De plus, une autre tendance, observée dans l’ensemble des discours des médiateurs français, est de conceptualiser la médiation familiale, notamment comme étant un « processus ». Cette logique porte sur un travail plus thérapeutique qui vise la transformation personnelle, au détriment des résultats plus immédiats. Enfin, comme mentionné au chapitre lll, l’analyse des résultats, tant dans les mots utilisés pour décrire la médiation que ceux utilisés pour la définir, démontre une unité de pensée avec la définition officielle adoptée par le Conseil national consultatif de médiation familiale.

Au Brésil, l’analyse des résultats montre qu’au-delà de la « communication », les mots « consensus » et « accord » ont été les expressions les plus mentionnées pour désigner la pratique. Cette tendance se vérifie dans les ouvrages de médiation familiale édités dans le pays. D’après la juriste Aguida (2001), la médiation est l’intervention d’une tierce personne (le médiateur), neutre et qualifiée, qui, par son écoute, cherche à identifier les points en litige et favoriser chez les parties le rétablissement du dialogue. Pour la psychologue Nazareth (2001), la médiation est une méthode de gestion de conflits, dirigée par un tiers neutre et spécialement qualifié, dans le dessein de rétablir une communication productive et collaborative entre des personnes qui se trouvent momentanément dans une impasse et de les aider le cas échéant à atteindre un accord. De plus, la plupart des médiateurs interviewés ont défini la médiation « comme une alternative plus humaine et efficace dans la résolution des conflits familiaux ». En somme, dans toutes les définitions de la médiation familiale au Brésil, il existe deux grandes tendances. L’une concerne l’humanisation des relations et l’autre souligne la rapidité, l’efficience et l’efficacité d’une méthode de résolution des conflitsfamiliaux qui se veut une réponse à la lenteur proverbiale des tribunaux brésiliens. La mtéhode est perçue comme plus humaine, plus efficace et plus rapide. Cette logique est assez évidente quand on analyse les discours officiels des tribunaux  où « la médiation a pour but primordial de promouvoir davantage de célérité dans la résolution des litiges, ainsi que d’élargir l’accès à la justice» (CEJ : 2003). De plus, Davis (2003) argue que la médiation n’est pas seulement un bon outil, mais aussi un instrument essentiel à l’application de la justice, marquée de nos jours par des tribunaux surchargés. Pour sa part, Watanabe (2003), avait évoqué cette logique au Brésil en soulignant que ce n’est pas en raison de la surcharge de travail du pouvoir judiciaire que nous allons chercher des façons d’alléger les procédures. Il s’inquiète du fait que la médiation soit utilisée dans ce sens.
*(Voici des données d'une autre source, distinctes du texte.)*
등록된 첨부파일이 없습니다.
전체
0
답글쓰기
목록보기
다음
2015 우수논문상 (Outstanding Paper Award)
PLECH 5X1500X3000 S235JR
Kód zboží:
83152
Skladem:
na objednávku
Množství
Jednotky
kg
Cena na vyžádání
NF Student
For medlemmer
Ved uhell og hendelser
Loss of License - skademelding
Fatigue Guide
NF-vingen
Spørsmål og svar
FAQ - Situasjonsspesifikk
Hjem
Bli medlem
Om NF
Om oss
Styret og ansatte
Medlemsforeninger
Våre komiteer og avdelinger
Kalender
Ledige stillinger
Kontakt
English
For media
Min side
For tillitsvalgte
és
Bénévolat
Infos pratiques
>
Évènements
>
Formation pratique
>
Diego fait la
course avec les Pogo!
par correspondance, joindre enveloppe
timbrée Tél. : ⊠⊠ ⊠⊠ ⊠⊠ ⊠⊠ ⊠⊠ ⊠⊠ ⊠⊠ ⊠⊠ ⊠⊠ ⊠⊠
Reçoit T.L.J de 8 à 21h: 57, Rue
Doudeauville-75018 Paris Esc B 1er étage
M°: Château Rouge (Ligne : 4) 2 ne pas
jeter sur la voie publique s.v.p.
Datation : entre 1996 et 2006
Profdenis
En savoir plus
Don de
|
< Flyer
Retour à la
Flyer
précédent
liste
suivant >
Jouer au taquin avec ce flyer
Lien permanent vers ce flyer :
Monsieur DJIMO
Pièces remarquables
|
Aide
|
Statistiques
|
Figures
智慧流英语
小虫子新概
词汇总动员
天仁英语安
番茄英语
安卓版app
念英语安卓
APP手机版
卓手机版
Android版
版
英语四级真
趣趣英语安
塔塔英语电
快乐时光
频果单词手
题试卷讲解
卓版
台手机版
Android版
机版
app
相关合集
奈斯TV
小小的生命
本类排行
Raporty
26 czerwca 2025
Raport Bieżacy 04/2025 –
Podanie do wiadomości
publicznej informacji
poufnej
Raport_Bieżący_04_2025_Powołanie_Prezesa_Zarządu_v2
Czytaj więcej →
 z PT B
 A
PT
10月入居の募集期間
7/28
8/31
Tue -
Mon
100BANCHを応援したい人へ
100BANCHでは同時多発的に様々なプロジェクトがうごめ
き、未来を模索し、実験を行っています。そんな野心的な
Enfin, la recherche indique des différences marquantes entre le Brésil et la France pour ce qui est de la compréhension de cette pratique sociale. Même si, pour certains auteurs, la médiation familiale en France est au service de la coparentalité (Bastard, 2001) ou l’imposition d’un modèle idéal de vie après le divorce (Ducousso-Lacaze, 2001), en révélant une notion plutôt instrumentale de la pratique, nous observons que la vision d’instrumentalisation de la médiation est plus importante au Brésil.

Si, en France, la médiation familiale est vue dans une perspective de transformations sociales et de relations interpersonnelles favorisant des principes plus démocratiques et participatifs, on est encore loin de cette conception dans l’imaginaire collectif des professionnels brésiliens.